Monday, October 29, 2012

October 29, 2012

Dear Peanut,

At church you are learning about generosity.  This is something you already know a bit about.  You have a generous heart.  You are able to be empathetic.  This afternoon when you got home from school you asked for envelopes.  You took some up to your room.  I didn't ask what you were doing.  A while later I went up to check on you and there were three envelopes on your bed.  One addressed to me, one to your father and one to your brother.  I opened mine and there was a dollar bill and a piece of gum in there with a note.  My note said you loved me and I was the best mommy. 

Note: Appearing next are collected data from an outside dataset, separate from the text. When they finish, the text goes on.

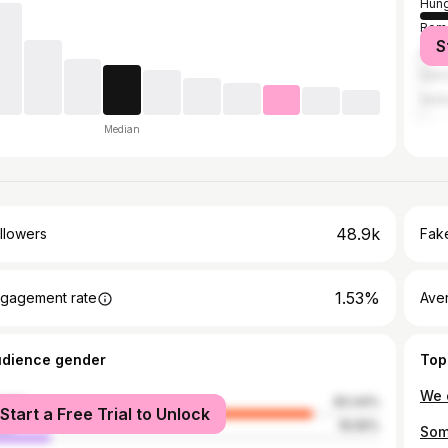
Hung
Rom
S
Slov
Ger
Serb
Median
48.9k
llowers
Fake
1.53%
gagement rate
Ave
udience gender
Top
male
83.44%
Start a Free Trial to Unlock
le
16.56%
Som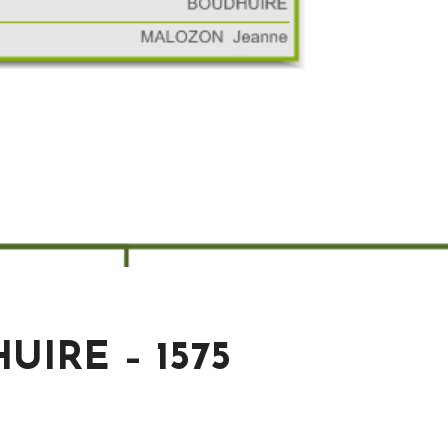
IRE – 1575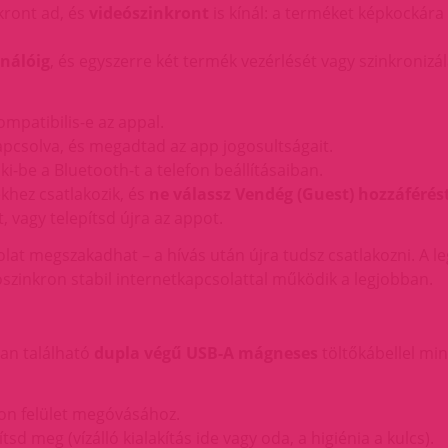
nkront ad, és
videószinkront
is kínál: a terméket képkockára
ználóig
, és egyszerre két termék vezérlését vagy szinkronizál
ompatibilis-e az appal.
pcsolva, és megadtad az app jogosultságait.
i-be a Bluetooth-t a telefon beállításaiban.
ékhez csatlakozik, és
ne válassz Vendég (Guest) hozzáférés
, vagy telepítsd újra az appot.
lat megszakadhat – a hívás után újra tudsz csatlakozni. A 
zinkron stabil internetkapcsolattal működik a legjobban.
an található
dupla végű USB-A mágneses
töltőkábellel mi
kon felület megóvásához.
sd meg (vízálló kialakítás ide vagy oda, a higiénia a kulcs).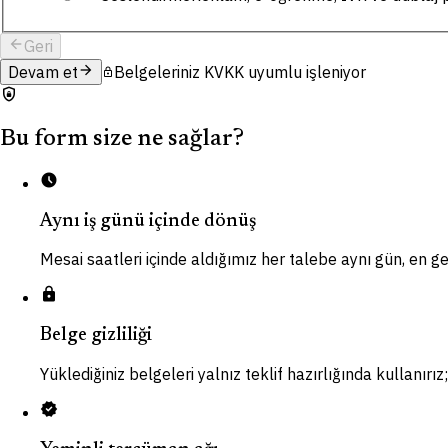
arrow_back
Geri
arrow_forward
Devam et
Belgeleriniz KVKK uyumlu işleniyor
lock
shield_lock
Bu form size ne sağlar?
schedule
Aynı iş günü içinde dönüş
Mesai saatleri içinde aldığımız her talebe aynı gün, en ge
lock
Belge gizliliği
Yüklediğiniz belgeleri yalnız teklif hazırlığında kullanır
verified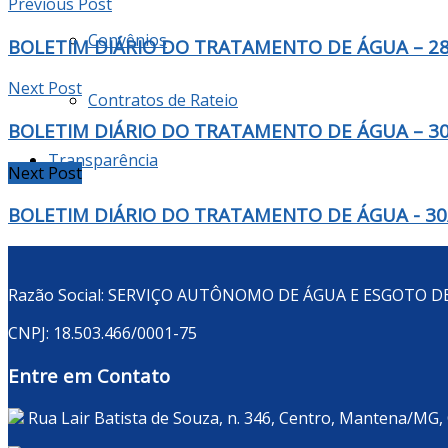
Previous Post
Convênios
BOLETIM DIÁRIO DO TRATAMENTO DE ÁGUA – 28
Next Post
Contratos de Rateio
BOLETIM DIÁRIO DO TRATAMENTO DE ÁGUA – 30
Transparência
Next Post
BOLETIM DIÁRIO DO TRATAMENTO DE ÁGUA - 30
Razão Social: SERVIÇO AUTÔNOMO DE ÁGUA E ESGOTO 
CNPJ: 18.503.466/0001-75
Entre em Contato
Rua Lair Batista de Souza, n. 346, Centro, Mantena/MG,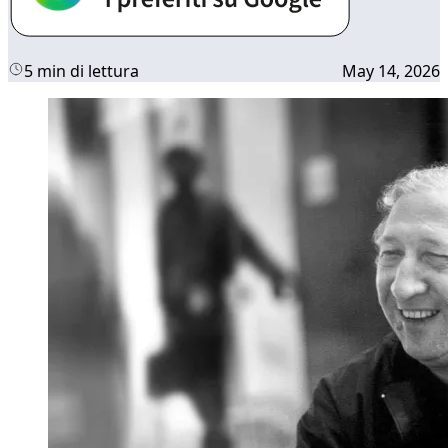
5 min di lettura
May 14, 2026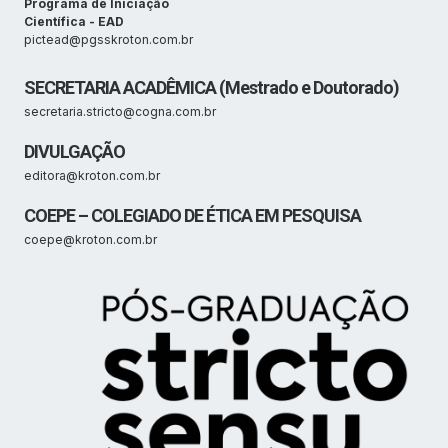
Programa de Iniciação
Científica - EAD
pictead@pgsskroton.com.br
SECRETARIA ACADÊMICA (Mestrado e Doutorado)
secretaria.stricto@cogna.com.br
DIVULGAÇÃO
editora@kroton.com.br
COEPE – COLEGIADO DE ÉTICA EM PESQUISA
coepe@kroton.com.br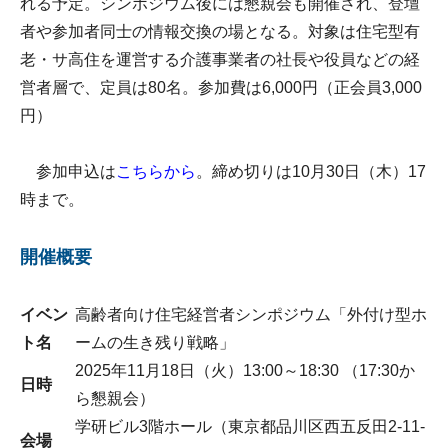
れる予定。シンポジウム後には懇親会も開催され、登壇
者や参加者同士の情報交換の場となる。対象は住宅型有
老・サ高住を運営する介護事業者の社長や役員などの経
営者層で、定員は80名。参加費は6,000円（正会員3,000
円）
参加申込は
こちらから
。締め切りは10月30日（木）17
時まで。
開催概要
イベン
高齢者向け住宅経営者シンポジウム「外付け型ホ
ト名
ームの生き残り戦略」
2025年11月18日（火）13:00～18:30 （17:30か
日時
ら懇親会）
学研ビル3階ホール（東京都品川区西五反田2-11-
会場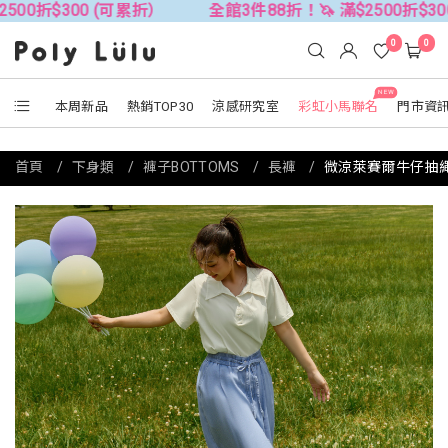
00 (可累折）
全館3件88折！🦄 滿$2500折$300 (可累折
0
0
NEW
本周新品
熱銷TOP30
涼感研究室
彩虹小馬聯名
門市資
首頁
下身類
褲子BOTTOMS
長褲
微涼萊賽爾牛仔抽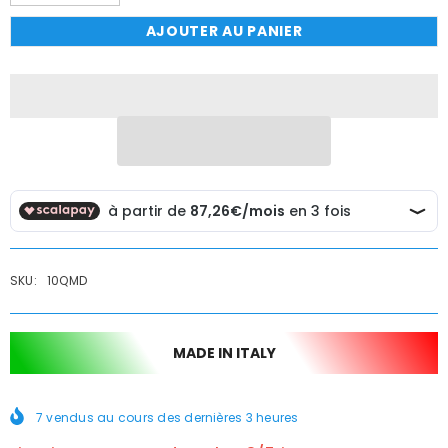
la
la
quantité
quantité
AJOUTER AU PANIER
de
de
Mitigeur
Mitigeur
encastré
encastré
avec
avec
diverseur
diverseur
et
et
en
en
acier
acier
inoxydable
inoxydable
SKU:
10QMD
MADE IN ITALY
7
vendus au cours des dernières
3
heures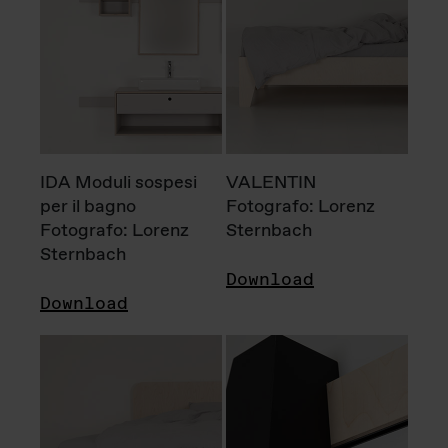
IDA Moduli sospesi
VALENTIN
per il bagno
Fotografo: Lorenz
Fotografo: Lorenz
Sternbach
Sternbach
Download
Download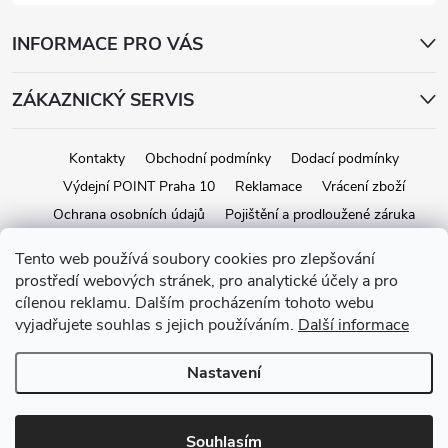
INFORMACE PRO VÁS
ZÁKAZNICKÝ SERVIS
Kontakty
Obchodní podmínky
Dodací podmínky
Výdejní POINT Praha 10
Reklamace
Vrácení zboží
Ochrana osobních údajů
Pojištění a prodloužené záruka
Tento web používá soubory cookies pro zlepšování
prostředí webových stránek, pro analytické účely a pro
Copyright 2026
iStage.cz
. Všechna práva vyhrazena.
Upravit nastavení
cílenou reklamu. Dalším procházením tohoto webu
cookies
vyjadřujete souhlas s jejich používáním.
Další informace
Vytvořil Shoptet
Nastavení
Souhlasím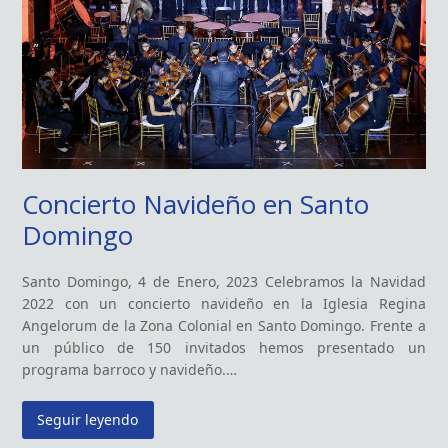
Concierto Navideño en Santo
Domingo
Santo Domingo, 4 de Enero, 2023 Celebramos la Navidad
2022 con un concierto navideño en la Iglesia Regina
Angelorum de la Zona Colonial en Santo Domingo. Frente a
un público de 150 invitados hemos presentado un
programa barroco y navideño.…
Seguir leyendo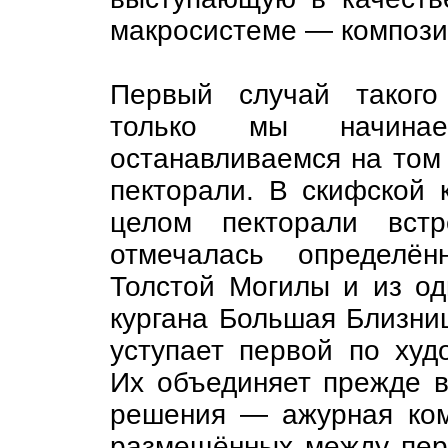
макросистеме — компози
Первый случай такого
только мы начина
останавливаемся на том 
пекторали. В скифской 
целом пекторали встр
отмечалась определён
Толстой Могилы и из од
кургана Большая Близниц
уступает первой по ху
Их объединяет прежде в
решения — ажурная ком
размещённых между пер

You had taken money out of the birthday money you got just a couple days ago.  You gave us each one of your dollars and one piece of your gum.  You were sharing and showing your generosity.  I am very proud of you.  You want to make others happy.  You asked if we could give half of your "give" money to church and the other half to Jack.  I didn't understand which Jack you were talking about.  It's Jack Liu from China.  I think he is here visiting for a few months.  I guess they talk about him during kid activities, but I didn't know you knew anything about him. 

Where my heart stops in America and sometimes at my own doorstep, yours has no bounds.  Kids in Haiti need something - you want to go get it.  Someone needs something in China - you want to send it.  You see no borders or walls.  You see no difference.  I believe you see everyone as a person, not black, white, Hispanic or any other variety.  I realize you know the difference and you understand that this person is in fact, black and you are white, but it has no meaning to you. 

My dream for you is to always follow your heart.  Follow your heart and your brain will follow.

Love,
Mom

Thursday, October 4, 2012

October 4, 2012

Dear Sweetface,

Today I whacked you with the van door.  I had no clue you were in the garage and my hands were full.  I managed to get a tiny grip on the back door and threw it down.  Right, on your head.  Ouch.  You seem fine though. 

I feel like you are close to learning to read.  I'm not sure why, you really don't know all your letters, but you seem to look at books and say what they say sometimes.  I know right now it's just remembering the name and certain words and stuff, but still.  It makes me feel like you are closer rather than farther.

Some days I have horrible guilt because we stay home together and I don't do anything.  I do some laundry, run errands and sit at the computer.  You play, sing and entertain yourself.  Why don't I do more?  Why am I such a lazy parent?  I'm working on it.  I'm trying to work on it.

Anyway, I love you and hope the bump on your head is OK.